Data:
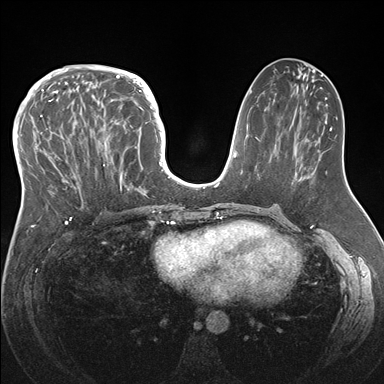
Breast MRI (dynamic contrast-enhanced), one axial slice; slice 73 of 176 in the series (ordered by position); dynamic contrast-enhanced series, time point 2 of 7 at this slice position (early post-contrast); 1.5 T; TE 1.5 ms, TR 4.1 ms; 384 × 384 image matrix, field of view 340 × 340 mm. Female patient.
Annotated regions visible in this slice (semi-automatically segmented with operator editing):
- enhancing-tissue mask used for the functional tumour volume (all voxels passing the contrast-enhancement thresholds inside the analysis volume; usually the tumour): bounding box <33,83,146,219> (left, top, right, bottom; pixels)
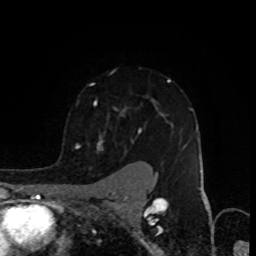
Breast MRI (dynamic contrast-enhanced), one axial slice; position 68 of 80 along the scan axis; cropped to one breast; dynamic contrast-enhanced series, time point 2 of 8 at this slice position (early post-contrast); 1.5 T; TE 4.2 ms, TR 7 ms; 2 mm slice thickness; 256 × 256 image matrix, field of view 155 × 155 mm. Female patient.
Structures marked on this image (semi-automatically segmented with operator editing):
- enhancing-tissue mask used for the functional tumour volume (all voxels passing the contrast-enhancement thresholds inside the analysis volume; usually the tumour): bounding box (x1, y1, x2, y2) in pixels: (75, 79, 192, 151)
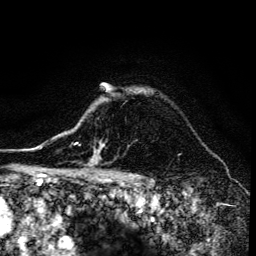
Breast MRI (dynamic contrast-enhanced), one axial slice. Slice 115 of 134 in the series (ordered by position). Cropped to one breast. Dynamic contrast-enhanced series, time point 2 of 6 at this slice position (early post-contrast). 3 T. TE 4.2 ms, TR 8.6 ms. 256 × 256 image matrix, field of view 160 × 160 mm. Female patient.
Structures marked on this image (semi-automatically segmented with operator editing):
- enhancing-tissue mask used for the functional tumour volume (all voxels passing the contrast-enhancement thresholds inside the analysis volume; usually the tumour): box from (x=68, y=143) to (x=105, y=172) px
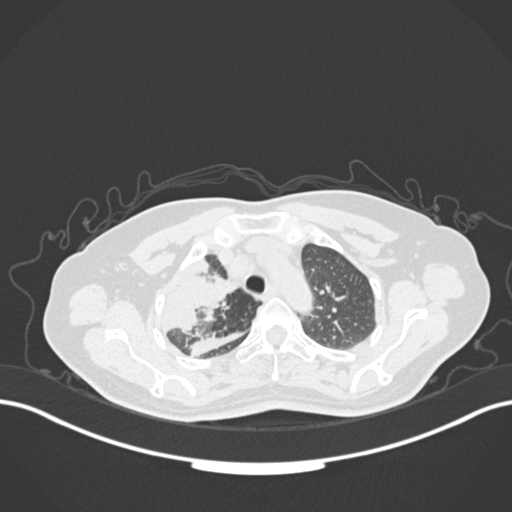
Chest CT, one axial slice. Slice 128 of 177 in the series (ordered by position). Reconstruction kernel B30f. 120 kVp. Lung window (W 1500 / L -600 HU). 1 mm slice thickness. 512 × 512 image matrix. Female patient, age 60 years. Case-level facts recorded for this patient, not image findings: clinical TNM (as recorded): T3 N1 M1.
Annotated regions visible in this slice (bounding box drawn by a radiologist):
- lung tumour (recorded histology: adenocarcinoma): box from (x=153, y=257) to (x=243, y=341) px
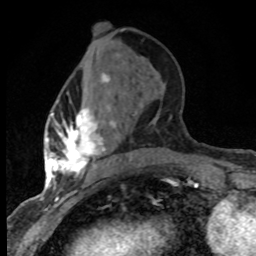
Breast MRI (dynamic contrast-enhanced), one axial slice. Position 30 of 80 along the scan axis. Cropped to one breast. Dynamic contrast-enhanced series, time point 2 of 8 at this slice position (early post-contrast). 1.5 T. TE 4.2 ms, TR 7.1 ms. 256 × 256 image matrix, field of view 145 × 145 mm. Female patient.
Structures marked on this image (semi-automatically segmented with operator editing):
- enhancing-tissue mask used for the functional tumour volume (all voxels passing the contrast-enhancement thresholds inside the analysis volume; usually the tumour): bounding box <47,73,138,184> (left, top, right, bottom; pixels)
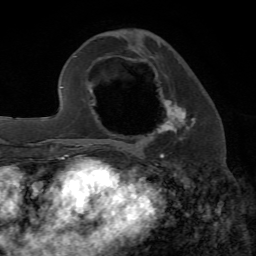
Breast MRI, one axial slice; slice 26 of 72 in the series (ordered by position); cropped to one breast; dynamic contrast-enhanced series, time point 2 of 7 at this slice position (early post-contrast); 1.5 T; TE 4.2 ms, TR 8.7 ms; 2.2 mm slice thickness; 256 × 256 image matrix, field of view 180 × 180 mm. Female patient.
Structures marked on this image (semi-automatically segmented with operator editing):
- enhancing-tissue mask used for the functional tumour volume (all voxels passing the contrast-enhancement thresholds inside the analysis volume; usually the tumour): bounding box <122,94,196,150> (left, top, right, bottom; pixels)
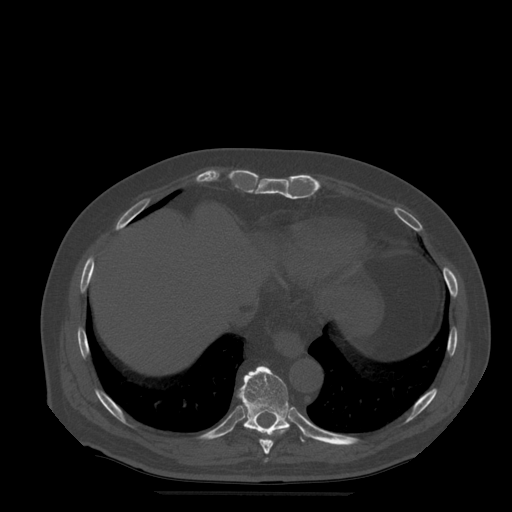
CT including the spine, one axial slice. Slice 277 of 522 in the series (ordered by position). Bone window (W 1800 / L 400 HU). 512 × 512 image matrix. Patient age 72 years. Case-level facts recorded for this patient, not image findings: primary cancer: prostate.
Outlined on this slice (semi-automatically segmented with operator editing):
- T10 vertebra: bounding box (x1, y1, x2, y2) in pixels: (238, 366, 310, 442)
- T8 vertebra: (265, 459, 268, 462)
- T9 vertebra: (245, 427, 290, 455)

What you need to do: Search the material for the word "thickness" and copy each line where it occurs.

Task result:
Breast MRI (dynamic contrast-enhanced), one axial slice; position 68 of 80 along the scan axis; cropped to one breast; dynamic contrast-enhanced series, time point 2 of 8 at this slice position (early post-contrast); 1.5 T; TE 4.2 ms, TR 7 ms; 2 mm slice thickness; 256 × 256 image matrix, field of view 155 × 155 mm. Female patient.
Chest CT, one axial slice. Slice 128 of 177 in the series (ordered by position). Reconstruction kernel B30f. 120 kVp. Lung window (W 1500 / L -600 HU). 1 mm slice thickness. 512 × 512 image matrix. Female patient, age 60 years. Case-level facts recorded for this patient, not image findings: clinical TNM (as recorded): T3 N1 M1.
Breast MRI, one axial slice; slice 26 of 72 in the series (ordered by position); cropped to one breast; dynamic contrast-enhanced series, time point 2 of 7 at this slice position (early post-contrast); 1.5 T; TE 4.2 ms, TR 8.7 ms; 2.2 mm slice thickness; 256 × 256 image matrix, field of view 180 × 180 mm. Female patient.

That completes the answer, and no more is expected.